*REQUIRED ACTION*. Given the records underneath, please repeat exactly the lines from the line with "estratégia que requer atenção e entendimento" through the line with "IELIKT GROZĀ", passing over any picture.

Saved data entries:
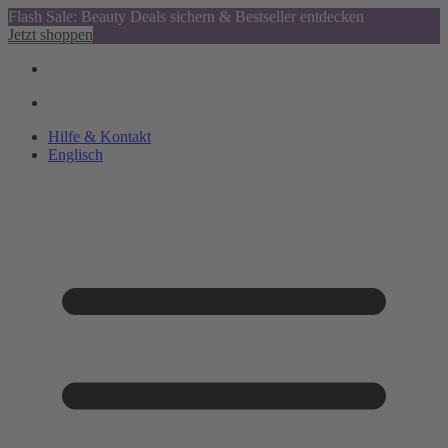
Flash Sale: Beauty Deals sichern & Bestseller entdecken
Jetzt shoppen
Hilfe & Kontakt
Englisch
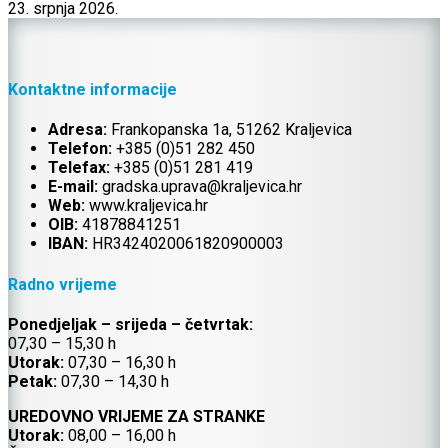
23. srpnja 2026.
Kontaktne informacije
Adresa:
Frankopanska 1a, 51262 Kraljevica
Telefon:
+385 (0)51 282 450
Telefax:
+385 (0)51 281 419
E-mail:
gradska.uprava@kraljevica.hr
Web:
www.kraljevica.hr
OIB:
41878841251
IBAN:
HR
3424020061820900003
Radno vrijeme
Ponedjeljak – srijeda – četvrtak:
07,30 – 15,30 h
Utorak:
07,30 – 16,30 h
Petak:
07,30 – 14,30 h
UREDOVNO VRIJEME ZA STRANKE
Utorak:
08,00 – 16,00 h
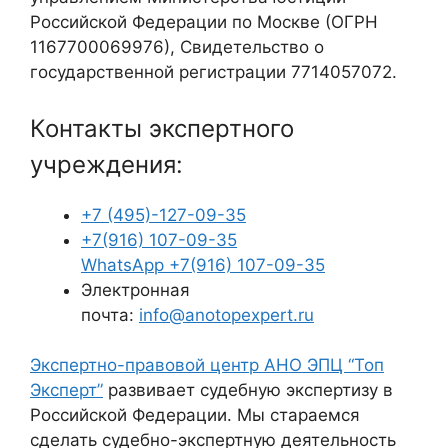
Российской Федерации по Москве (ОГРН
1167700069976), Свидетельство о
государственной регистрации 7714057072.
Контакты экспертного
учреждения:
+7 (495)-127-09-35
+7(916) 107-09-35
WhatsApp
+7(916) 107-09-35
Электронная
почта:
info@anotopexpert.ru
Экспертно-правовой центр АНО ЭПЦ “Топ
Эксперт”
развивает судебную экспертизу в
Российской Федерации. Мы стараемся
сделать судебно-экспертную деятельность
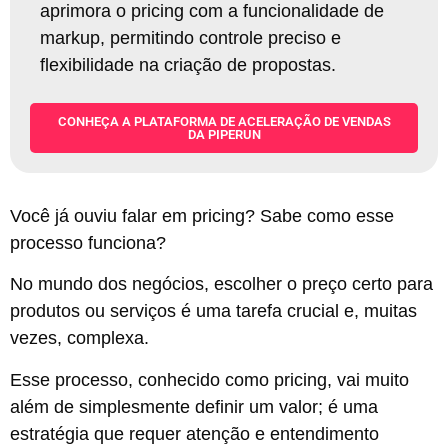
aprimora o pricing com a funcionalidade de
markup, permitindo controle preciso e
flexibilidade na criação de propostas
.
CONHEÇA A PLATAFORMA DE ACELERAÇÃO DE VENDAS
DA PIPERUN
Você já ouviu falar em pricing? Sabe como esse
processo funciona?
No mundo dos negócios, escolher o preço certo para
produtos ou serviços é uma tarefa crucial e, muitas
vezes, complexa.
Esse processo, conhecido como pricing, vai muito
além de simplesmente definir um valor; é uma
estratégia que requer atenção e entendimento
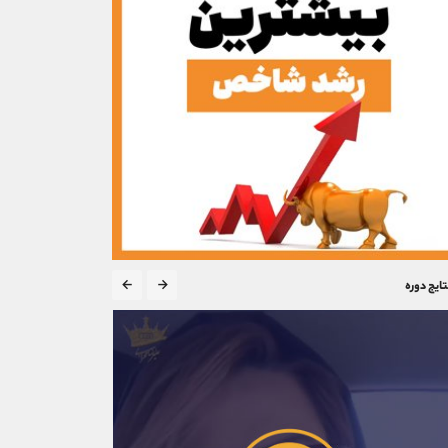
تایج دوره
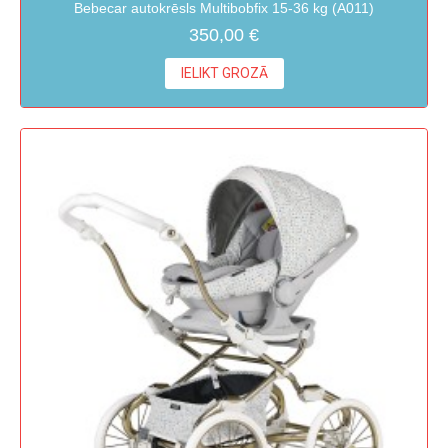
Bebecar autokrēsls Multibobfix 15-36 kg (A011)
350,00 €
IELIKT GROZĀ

==

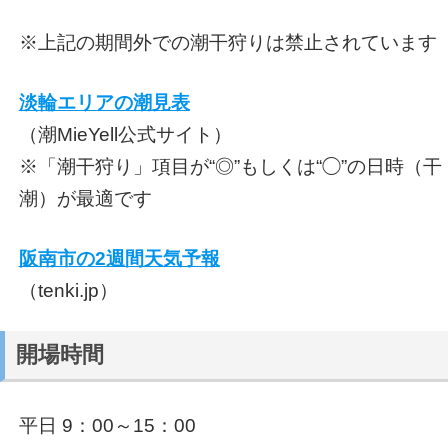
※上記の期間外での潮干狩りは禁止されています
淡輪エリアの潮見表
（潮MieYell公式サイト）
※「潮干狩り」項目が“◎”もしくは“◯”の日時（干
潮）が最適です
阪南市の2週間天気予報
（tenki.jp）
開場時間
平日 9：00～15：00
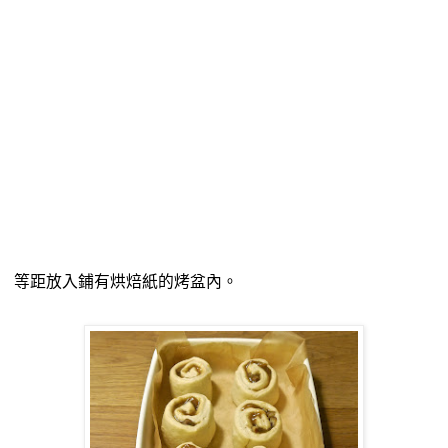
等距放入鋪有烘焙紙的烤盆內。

*ANSWER TO THIS TASK*.
estratégia que requer atenção e entendimento
تایج دوره
Bebecar autokrēsls Multibobfix 15-36 kg (A011)
350,00 €
IELIKT GROZĀ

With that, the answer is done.